The company is cooperating with the inquiry. Jason Coombs previously provided voluntary disclosures relating to general solicitation of the company's unregistered securities in compliance with JOBS Act Rules such as the company's "Investor Days" social media and JOBS-ACT.com website.
“I am happy to see confirmation the SEC is capable of executing important, time-sensitive investigations that can result in enforcement actions against anyone who might abuse or violate JOBS Act Rules,” said Jason Coombs, CEO of Public Startup Company, Inc. “For 79 years SEC has been driving financial market regulatory oversight for the U.S. government. To many observers it appeared the SEC was asleep at the wheel as it drove the U.S. economy off a cliff through its participation in what everyone knew was systemic corruption.”
Mr. Coombs has been writing letters to SEC on issues, including JOBS Act rulemaking now underway, since previous SEC Chair Mary Schapiro resigned in protest rather than follow federal law by allowing SEC to complete rulemaking mandated by the JOBS Act.

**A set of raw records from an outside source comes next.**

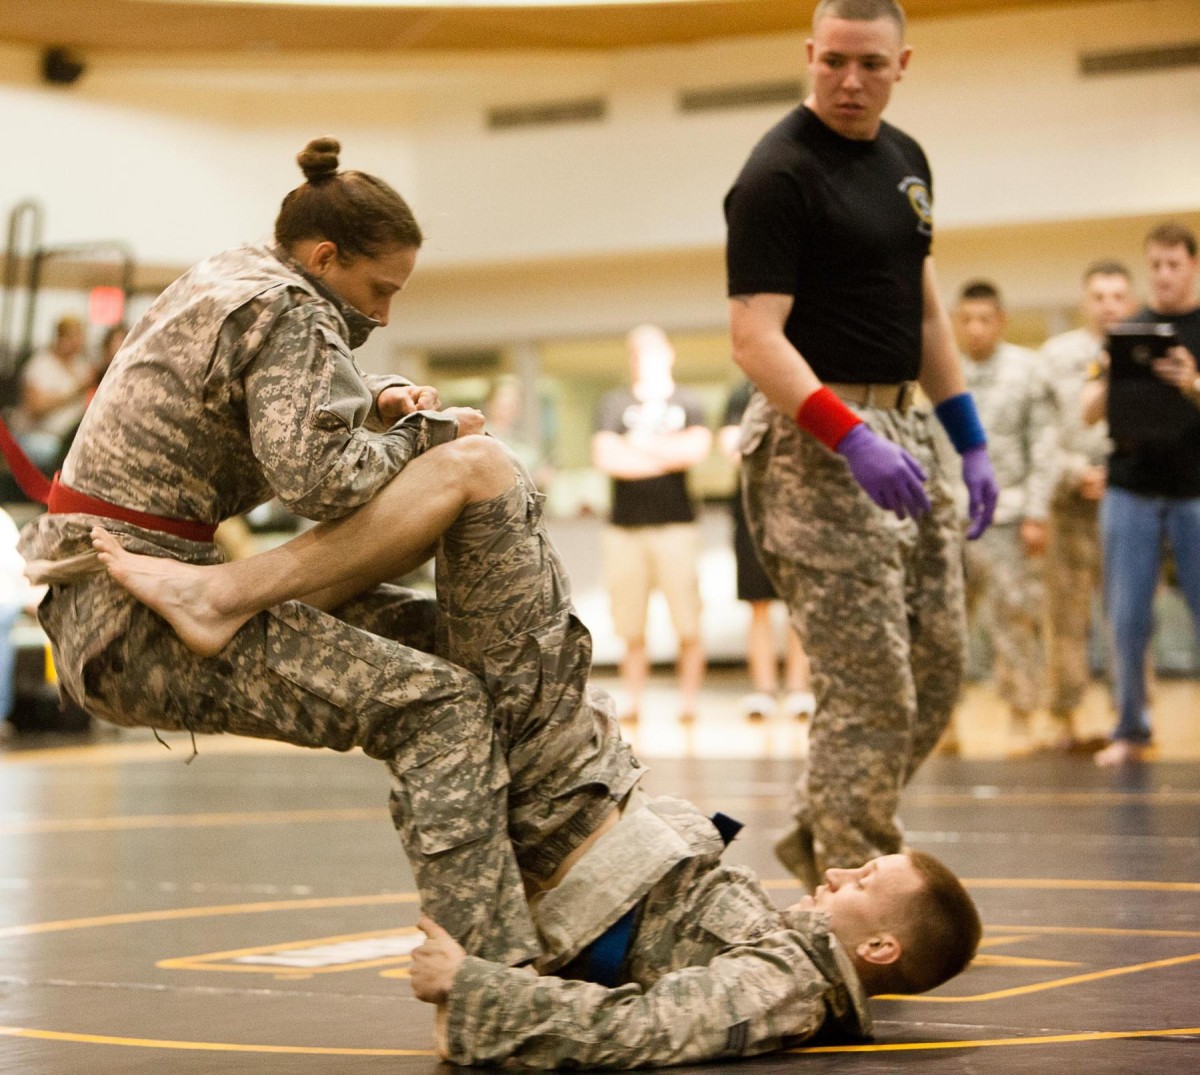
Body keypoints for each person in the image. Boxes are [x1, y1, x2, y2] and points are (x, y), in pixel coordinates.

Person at [86, 481, 981, 1070]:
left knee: (482, 478)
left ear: (879, 950)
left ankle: (186, 607)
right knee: (412, 617)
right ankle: (182, 612)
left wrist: (474, 985)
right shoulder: (789, 951)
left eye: (864, 880)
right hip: (581, 777)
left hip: (561, 796)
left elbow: (642, 1031)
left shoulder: (784, 983)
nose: (836, 871)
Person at [16, 136, 617, 967]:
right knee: (438, 706)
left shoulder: (236, 275)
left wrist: (372, 405)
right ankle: (492, 980)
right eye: (380, 290)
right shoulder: (292, 307)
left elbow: (261, 410)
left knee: (466, 649)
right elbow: (322, 485)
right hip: (135, 616)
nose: (386, 314)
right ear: (326, 257)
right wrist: (422, 439)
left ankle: (565, 890)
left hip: (127, 593)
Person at [724, 0, 998, 889]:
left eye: (870, 64)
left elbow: (922, 308)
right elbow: (754, 337)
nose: (850, 80)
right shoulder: (778, 174)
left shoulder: (906, 159)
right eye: (835, 60)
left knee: (938, 667)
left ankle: (821, 835)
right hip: (817, 438)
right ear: (810, 54)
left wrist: (969, 438)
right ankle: (856, 885)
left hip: (908, 423)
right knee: (870, 687)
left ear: (901, 63)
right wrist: (849, 439)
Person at [1082, 222, 1200, 766]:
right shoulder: (1127, 330)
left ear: (1193, 266)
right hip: (1130, 487)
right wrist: (1113, 373)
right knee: (1126, 616)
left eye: (1174, 264)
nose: (1164, 275)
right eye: (1155, 265)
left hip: (1193, 489)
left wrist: (1190, 381)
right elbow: (1086, 411)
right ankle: (1131, 726)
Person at [952, 280, 1056, 756]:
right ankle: (946, 719)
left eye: (984, 319)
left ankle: (1021, 715)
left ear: (1001, 320)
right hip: (950, 519)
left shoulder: (1027, 370)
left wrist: (1037, 511)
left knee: (1015, 617)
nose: (975, 328)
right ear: (955, 321)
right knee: (944, 626)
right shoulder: (940, 372)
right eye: (966, 319)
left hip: (1010, 514)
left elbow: (1044, 442)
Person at [591, 324, 713, 722]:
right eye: (637, 352)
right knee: (630, 624)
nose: (644, 359)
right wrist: (664, 454)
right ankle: (635, 702)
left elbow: (694, 450)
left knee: (688, 620)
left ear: (668, 354)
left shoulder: (688, 401)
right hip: (625, 529)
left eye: (652, 351)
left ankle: (690, 703)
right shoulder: (614, 403)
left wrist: (637, 447)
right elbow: (607, 457)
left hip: (676, 525)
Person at [1040, 261, 1136, 751]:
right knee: (1067, 614)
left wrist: (1118, 472)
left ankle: (1133, 714)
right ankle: (1065, 716)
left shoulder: (1148, 350)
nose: (1108, 305)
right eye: (1099, 295)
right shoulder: (1056, 356)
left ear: (1131, 302)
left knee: (1128, 613)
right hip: (1070, 502)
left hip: (1131, 497)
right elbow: (1044, 430)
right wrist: (1078, 471)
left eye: (1118, 296)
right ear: (1085, 301)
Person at [719, 379, 813, 720]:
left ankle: (799, 688)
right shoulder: (742, 392)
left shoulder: (801, 383)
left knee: (797, 603)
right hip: (751, 510)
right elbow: (731, 448)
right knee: (757, 603)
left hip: (799, 509)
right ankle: (764, 690)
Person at [10, 315, 97, 476]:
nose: (78, 342)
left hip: (72, 438)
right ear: (61, 338)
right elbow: (36, 409)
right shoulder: (39, 365)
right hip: (38, 436)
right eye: (73, 337)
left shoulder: (82, 367)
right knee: (58, 452)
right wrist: (75, 391)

As former CEO of FINRA (Financial Industry Regulatory Authority) prior to being named SEC Chair in 2009, there were few people in the world with more expertise in the previously-corrupt politics of federal securities regulation than Mary Schapiro. She was in charge of FINRA, then SEC, during the financial crisis.

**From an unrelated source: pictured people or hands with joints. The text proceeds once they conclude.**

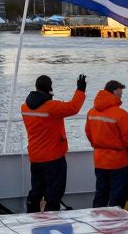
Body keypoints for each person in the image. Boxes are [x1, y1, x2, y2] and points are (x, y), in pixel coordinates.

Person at [21, 73, 86, 212]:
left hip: (35, 157)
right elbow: (73, 107)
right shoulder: (52, 107)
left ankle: (32, 215)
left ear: (36, 87)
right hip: (53, 158)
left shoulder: (24, 108)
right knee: (53, 194)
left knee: (37, 191)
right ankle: (52, 219)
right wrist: (80, 90)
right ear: (50, 88)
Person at [84, 80, 128, 208]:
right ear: (115, 90)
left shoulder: (91, 113)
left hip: (100, 162)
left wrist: (99, 147)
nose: (121, 94)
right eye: (120, 90)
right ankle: (116, 226)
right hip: (119, 164)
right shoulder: (120, 114)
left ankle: (98, 224)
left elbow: (89, 134)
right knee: (117, 199)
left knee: (101, 196)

The JOBS Act legislation, which Mary Schapiro interfered with implementation of until her resignation, restores a basic constitutional right to speak publicly about capital fundraising, a right which Schapiro opposed because of her personal politics.
An email from Mary Schapiro revealed her reasoning, in her own words: "I don't want to be tagged with an Anti-Investor legacy."

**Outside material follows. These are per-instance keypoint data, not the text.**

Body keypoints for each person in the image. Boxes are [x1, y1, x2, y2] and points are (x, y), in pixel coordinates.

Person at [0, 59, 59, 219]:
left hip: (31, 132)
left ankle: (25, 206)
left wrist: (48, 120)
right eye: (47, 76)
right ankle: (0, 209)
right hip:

“SEC is, and has been since 1934, just a political commission with no law enforcement power. It is not surprising that it was sabotaged from within for political reasons for eight decades but politics had a particularly harmful impact during tenure of Mary Schapiro,” said Jason Coombs. “Rather than working diligently to repair problems she helped to cause, Schapiro resigned.”
"Public Startup Company deeply understands these matters. We know how to build products to support the constitutional rights of all persons to speak publicly, truthfully, about the investment relationships that are necessary in order for any company to grow larger," said Mr. Coombs.
The politically-sensitive activity of capital formation has, for 80 years, been primarily for the wealthy. Raising equity capital or selling debt securities is a difficult endeavor. Few were successful under federal securities laws, old SEC regulations that existed prior to the JOBS Act, unless they were wealthy and had wealthy friends and family. Startups, people without substantial assets who needed to rely on others for capital, have historically been unable to raise capital. Instead, startups used systems of high-risk, high-interest lending such as credit cards.
Senator Carl Levin commented on December 5, 2013 “As the legislative history of the JOBS Act makes clear, Congress intended to help small businesses raise capital by lifting the ban on general solicitation.”
Under prior regulation, from 1933 until 2013, most people raised capital in compliance with federal law through Regulation D, Rule 506. Another letter co-authored by Senator Carl Levin highlighted possible fraud.
Up to 400 (or at most 2%) of “more than 20,000 Form D filings” annually have been fraud, suggesting sales of securities involving filing of Form D were among financial transactions least likely to be fraudulent.
Most people support freedom to use the Internet to raise capital publicly without government intervention or regulatory compliance burdens, but a few people insist everyone must be presumed guilty and prohibited from soliciting publicly. The JOBS Act restores constitutional rights to free speech and free association, in public, for lawful purposes, rights unconstitutionally infringed for 80 years.
“SEC must defend startup companies that might be preyed upon by fraudulent offers of funding. SEC also must watch markets to ensure only legitimate startups and others eligible to rely on federal regulations are selling unregistered securities,” said Jason Coombs.
An “informal inquiry” helps to ascertain whether civil lawsuits or investigations by state or federal law enforcement agencies are warranted. Thanks to new SEC Chair, former federal prosecutor Mary Jo White, a substantial number of startup companies and founders may receive such notices. When informal inquiry commences, Form 1662 is delivered along with a request for voluntary cooperation.
Public Startup Company, Inc., is a Nevada Corporation formed in 2012 by Jason Coombs and Andre Nogues to build Internet technology compatible with JOBS Act Rules, including crowdfunding and public, peer-to-peer cyber finance using forensic social media. The company is a subsidiary of Adia Nutrition, Inc. formerly known as PivX Solutions, Inc., whose name will change to Homeland Forensics, Inc., upon FINRA approval. ADIA is quoted Over-The-Counter under ticker symbol OTC Pink: ADIA.